Zet 1.0 is out (crates.io, github) with binary downloads available for Linux, Windows, and Mac (Intel and Apple Silicon).
zet union
is comparable to uniq
, but its input need not be sorted, its output will preserve the order of the input lines, and it can take multiple input files. It's about 4.5 times faster than uniq
. Similarly, zet single
and zet multiple
are comparable to uniq -u
and uniq -d
. And zet intersect
and zet diff
compare to comm -12
and comm -23
, can take more than two (unsorted) input files, respect input order, and are about 10 times faster than comm
. (Speed comparisons done on a 2020 Macbook Air M1.)
On the other hand, zet
takes at least as much RAM as the size of its first input file, and in the worst case the sum of the sizes of all input files. So it's faster, but will stop working when files get very big.

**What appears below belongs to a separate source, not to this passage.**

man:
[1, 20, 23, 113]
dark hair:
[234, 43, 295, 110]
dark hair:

The only previous version of zet
that I posted about was version 0.2.0. Version 1.0 is 1.5 to 2.4 times faster than 0.2.0, depending on the exact subcommand. It adds the --count
, --count-lines
, and --count-files flags
.
A breaking change: in previous versions, zet single
output lines that occurred in just one file, even if that file had multiple copies of the line, and zet multiple
output only lines that occurred in more than one file (and not lines that occurred multiple times in one file). That behavior is available in version 1.0 as zet single --file
and zet multiple --files
, while zet single
in version 1.0 prints lines that occur exactly once in the entire input and zet multiple
prints lines that occur more than once, even if all copies occur in a single input file.